What to do:
(a) In the review of Transgression in Games and Play, list the three actions that players carry out on their Sims.
(b) Extend the review of Transgression in Games and Play, picking up right after its last sentence.

Excerpt provided:
========

Transgression in Games and Play

The front cover of Kristine Jørgensen and Faltin Karlsen’s (eds.) volume, Transgression in Games and Play

Transgression in Games and Play

Kristine Jørgensen and Faltin Karlsen

The MIT Press: London, 2018

ISBN: 978-0262038652

I’ve only met one person who has played The Sims (Maxis) and hasn’t found enjoyment from employing transgressive behaviour to torture, maim, or kill their creations. They told me they had never harmed their Sims but joked they had created a simulation of a heterosexual nuclear family, which was for them, just as transgressive. Transgressions in games are multifaceted, with boundaries that shift depending on the player and the game. Transgression in Games and Play edited by Kristine Jørgensen and Faltin Karlsen recognises this nature of games and play to offer a truly compelling anthology.

========

Information provided:
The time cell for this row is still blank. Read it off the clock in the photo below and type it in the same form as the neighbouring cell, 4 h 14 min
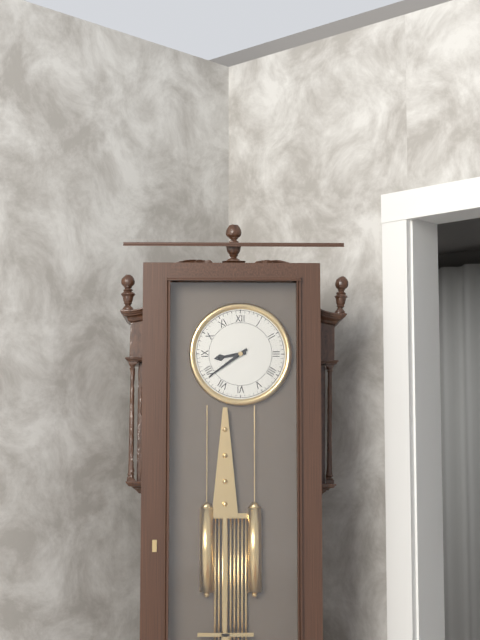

========

Responses:
(a) torture, maim, kill

(b)
From a typology of gaming transgressions (Holger Pötsch, 45-62), to queering role-playing games (Tanja Sihvonen and Jaakko Stenros, 115-129), to utilising war realism to make uncomfortable game content (Kristine Jørgensen, 153-185). The contributors see how fun and play can become annoyance, punishment, or harassment, and indeed all of these things at once. Beginning from the understanding of transgression as going “beyond the bounds or limits set by commandments or law or convention … to violate and infringe” (Jenks 2003, 2) and play as something precarious that “needs to be maintained unbroken but at the same time needs to be challenged and put at risk in order to remain interesting” (Jonas Linderoth and Torill Mortensen 2015, 6). The contributors lead us through connections of uncomfortable, provocative, and offensive content and play practices to highlight the ways in which transgression affect players, shapes gameplay, and even moulds the boundaries of our moral sensibilities.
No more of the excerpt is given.